Published on Friday, February 24, 2006 by the San Francisco Chronicle
Free-Trading Away America's Security
by David Sirota
At first glance, it seems strange that President Bush threatened to use the first veto of his presidency to defend the right of the United Arab Emirates to manage six major U.S. ports.
It was certainly an extraordinary move. Bush, who bills himself as "tough" on terrorism, went to bat for the United Arab Emirates against the wishes of his own security experts and his own Republican colleagues in Congress, who noted that the Emirates has known ties to the Sept. 11 terrorists and Osama bin Laden. Why?
As an explanation, Bush publicly pointed to the merits of foreign investment. Foreign investment, of course, can be positive when it fuels the domestic economy but when it comes to America's ports, the extra security precaution of mandating American ownership and control far outweigh the economic benefits of foreign investment by a country such as the United Arab Emirates.
In 1999, Emirates officials were happily commiserating with bin Laden in Afghanistan. According to the Sept. 11 commission, these officials also provided "one of the Taliban's only travel and financial outlets to the outside world." This, at the same time as the Emirates rejected U.S. requests to crack down on terrorist financing. Today, the State Department's Web site about the Emirates notes the serious anti-American threats there.
So again, why? Because this is about far more than just one deal with one company or one country.
The Bush administration is unquestionably the most corporate-controlled administration in recent history, which means the White House doesn't sound the alarm unless corporate America is sounding the alarm. The veto threat is about preserving the rules of so-called "free trade" that big business relies on to maximize profit and that guide America's global economic policy.
Right now, the White House is putting the finishing touches on one of these free-trade agreements with the Emirates. If security concerns overturn the port deal -- and Dubai Ports World has offered to delay the takeover because of such concerns -- the free-trade accord and a subsequent Mideast regional trade pact will be jeopardized.
Free trade is all about allowing corporations to move capital wherever they please, without regard to the labor, human rights, environmental and -- yes -- security consequences of those moves. Nixing the Emirates port-security deal could set a new precedent, whereby our government would include security precautions in its trade policy and more aggressively regulate commerce based on those precautions.
That shift would create a new standard that could impede the as-yet uninhibited quest for profits. Put another way, trade policy would become not quite as free as big Business would like. Such a precedent would have global implications.
Suddenly, the public might want Congress to re-evaluate corporate subsidies with an eye to security. We might see a push, for instance, to rescind the billions in taxpayer-backed loans Congress provided last year to Westinghouse to build nuclear power facilities in China. The public might demand stricter security standards governing technology transfers and ownership privileges in future trade accords. Again, these moves are basic steps to protect our country -- but they would get in the way of companies who have eyes only for the bottom line.

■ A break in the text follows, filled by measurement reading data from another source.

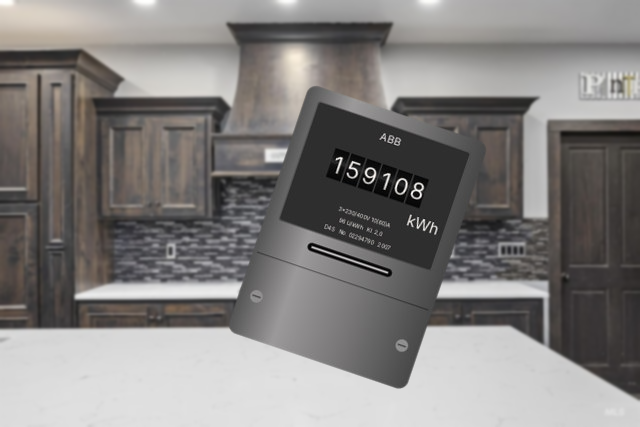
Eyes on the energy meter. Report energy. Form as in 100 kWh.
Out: 159108 kWh
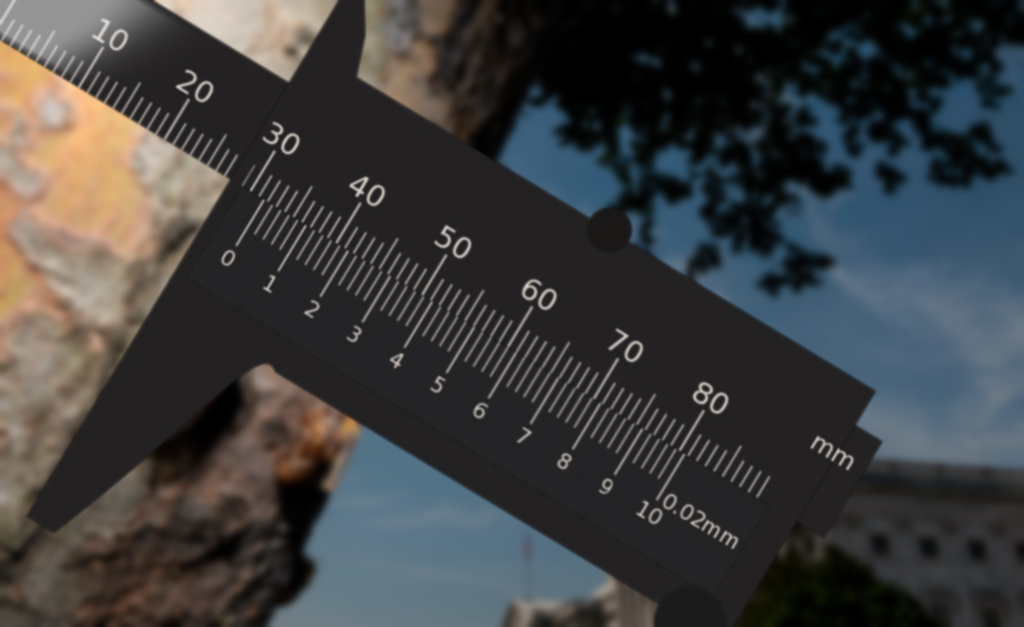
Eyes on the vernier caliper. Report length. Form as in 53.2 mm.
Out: 31.6 mm
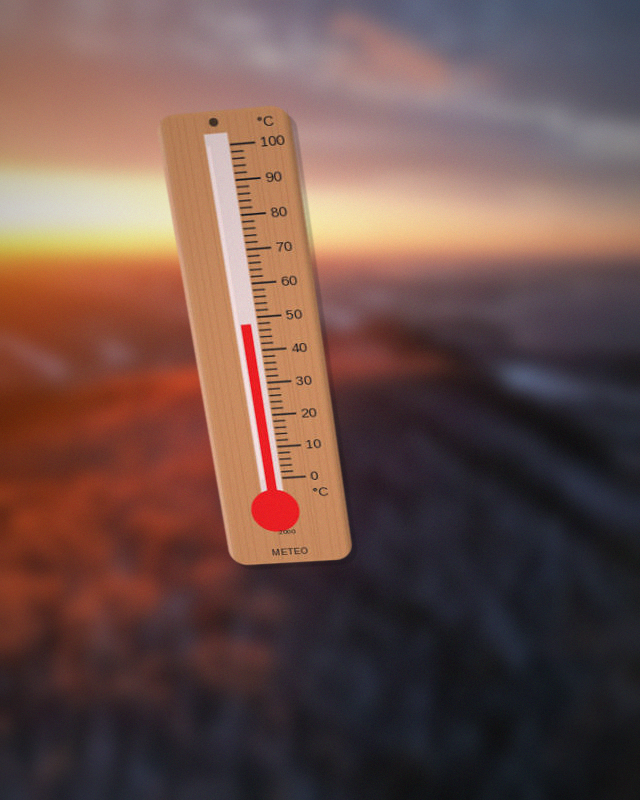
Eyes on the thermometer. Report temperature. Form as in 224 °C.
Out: 48 °C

This is why the president threatened his veto. His reflexes are trained to defend the corporate interests that bankrolled his political career. These are the same reflexes detailed in a September Government Accountability Office report chastising the Bush administration for employing overly narrow definitions of national security to expedite questionable transactions such as the Emirates port deal. Though President Bush won't admit this is what motivates his behavior, others are admitting it on his behalf.
Take Homeland Security Secretary Michael Chertoff. Days ago he said of the Emirates deal, "We have to balance the paramount urgency of security against the fact that we still want to have a robust global trading system." He's technically right, of course -- we do have to balance those needs. But coming from him, the comments were telling. Could the Bush administration's skewed priorities be any more visible?
Similarly, the New York Times this week quoted a corporate consultant who says that Congress' concerns about the port security deal are "totally illogical." Why? Because, he says, "The location of the headquarters of a company in the age of globalism is irrelevant." This is free-trade fundamentalism. Companies, of course, can't be blamed for being governed by it -- they are in the business of making money, nothing else. But there is a clear danger to America when free-trade fundamentalism becomes government policy, as it has become today.
In recent years, this fundamentalism convinced politicians to ink trade deals with Mexico that discarded labor and environmental standards. It convinced politicians to agree to accords with China that wave off basic human rights. Now, perhaps most incredibly, it convinced a supposedly "tough-on-terrorism" president to brandish his veto pen in defense of a policy that threatens America's national security. That fundamentalism may make the president's big donors happy, but it needlessly endangers our country in the post-Sept. 11 world.
David Sirota is the author of "Hostile Takeover" (Crown Publishers, May 2005) and co-chair of the Progressive Legislative Action Network (www.progressivestates.org), a research and advocacy organization supporting state lawmakers.